How it works

dionaea intention is to trap malware exploiting vulnerabilities exposed by services offerd to a network, the ultimate goal is gaining a copy of the malware.


As Software is likely to have bugs, bugs in software offering network services can be exploitable, and dionaea is software offering network services, it is likely dionaea has exploitable bugs.

Of course we try to avoid it, but if nobody would fail when trying hard, we would not need software such as dionaea.

So, in order to minimize the impact, dionaea can drop privileges, and chroot.

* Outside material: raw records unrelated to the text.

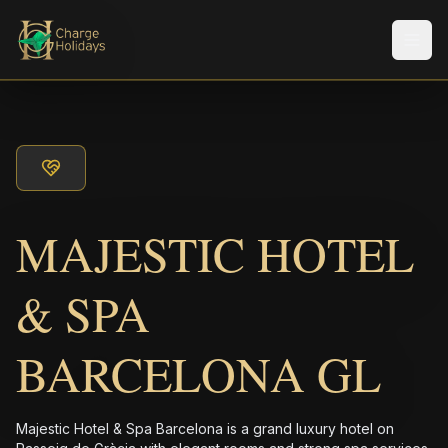
メニ
MAJESTIC HOTEL
& SPA
BARCELONA GL
Majestic Hotel & Spa Barcelona is a grand luxury hotel on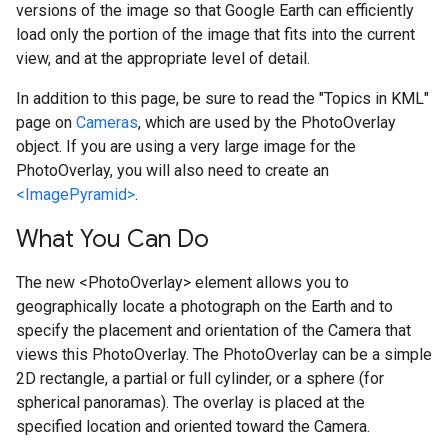
versions of the image so that Google Earth can efficiently
load only the portion of the image that fits into the current
view, and at the appropriate level of detail.
In addition to this page, be sure to read the "Topics in KML"
page on
Cameras
, which are used by the PhotoOverlay
object. If you are using a very large image for the
PhotoOverlay, you will also need to create an
<ImagePyramid>
.
What You Can Do
The new <PhotoOverlay> element allows you to
geographically locate a photograph on the Earth and to
specify the placement and orientation of the Camera that
views this PhotoOverlay. The PhotoOverlay can be a simple
2D rectangle, a partial or full cylinder, or a sphere (for
spherical panoramas). The overlay is placed at the
specified location and oriented toward the Camera.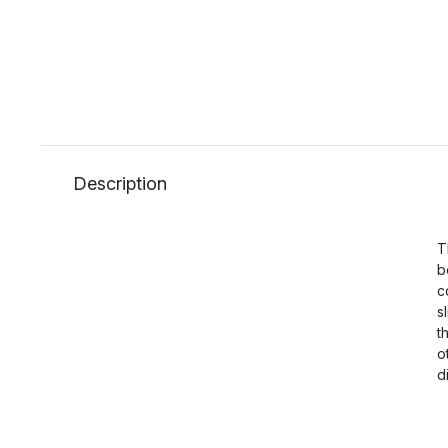
Description
T
b
c
s
t
o
d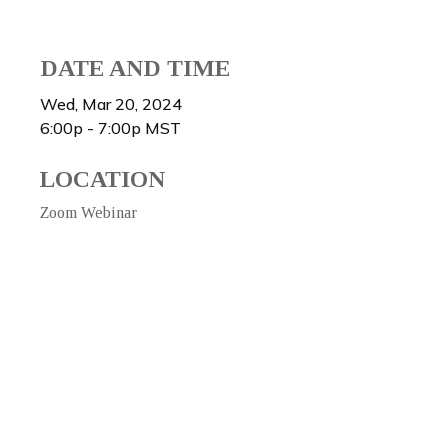
DATE AND TIME
Wed, Mar 20, 2024
6:00p - 7:00p
MST
LOCATION
Zoom Webinar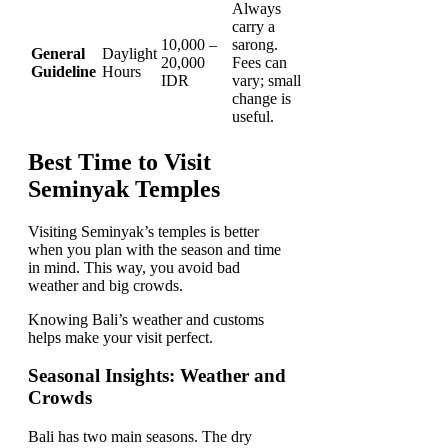
Always
carry a
10,000 –
sarong.
General
Daylight
20,000
Fees can
Guideline
Hours
IDR
vary; small
change is
useful.
Best Time to Visit
Seminyak Temples
Visiting Seminyak’s temples is better
when you plan with the season and time
in mind. This way, you avoid bad
weather and big crowds.
Knowing Bali’s weather and customs
helps make your visit perfect.
Seasonal Insights: Weather and
Crowds
Bali has two main seasons. The dry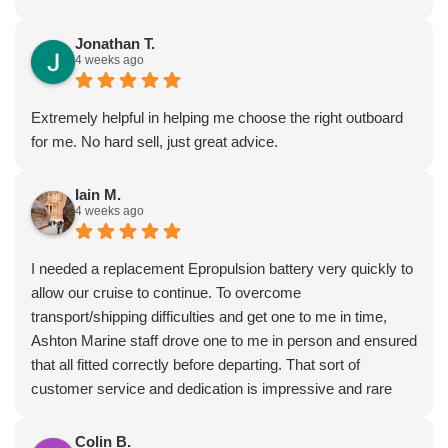
was given lots of excellent advice from Dave, who really
seems to know what he’s talking about.
Jonathan T.
4 weeks ago
I’ very impressed by these guys!
Extremely helpful in helping me choose the right outboard
for me. No hard sell, just great advice.
Iain M.
4 weeks ago
I needed a replacement Epropulsion battery very quickly to
allow our cruise to continue. To overcome
transport/shipping difficulties and get one to me in time,
Ashton Marine staff drove one to me in person and ensured
that all fitted correctly before departing. That sort of
customer service and dedication is impressive and rare
these days. Most highly recommended.
Colin B.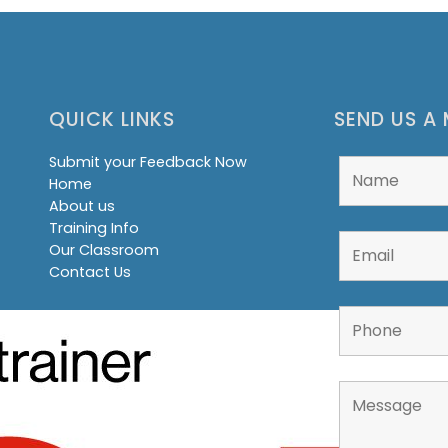
QUICK LINKS
SEND US A
Submit your Feedback Now
Home
About us
Training Info
Our Classroom
Contact Us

To be able to run certain actions which require privileges, after dionaea dropped them, dionaea creates a child process at startup, and asks the child process to run actions which require elevated privileges. This does not guarantee anything, but it should be harder to get gain root access to the system from an unprivileged user in a chroot environment.

Network Connectivity

Given the softwares intented use, network io is crucial. All network io is within the main process in a so called non-blocking manner. To understand nonblocking, imagine you have many pipes infront of you, and these pipes can send you something, and you can put something into the pipe. If you want to put something into a pipe, while it is crowded, you’d have to wait, if you want to get something from a pipe, and there is nothing, you’d have to wait too. Doing this pipe game non-blocking means you won’t wait for the pipes to be write/readable, you’ll get something off the pipes once data arrives, and write once the pipe is not crowded. If you want to write a large chunk to the pipe, and the pipe is crowded after a small piece, you note the rest of the chunk you wanted to write, and wait for the pipe to get ready.

DNS resolves are done using libudns, which is a neat non-blocking dns resolving library with support for AAAA records and chained cnames. So much about non-blocking.

dionaea uses libev to get notified once it can act on a socket, read or write.

dionaea can offer services via tcp/udp and tls for IPv4 and IPv6, and can apply rate limiting and accounting limits per connections to tcp and tls connections - if required.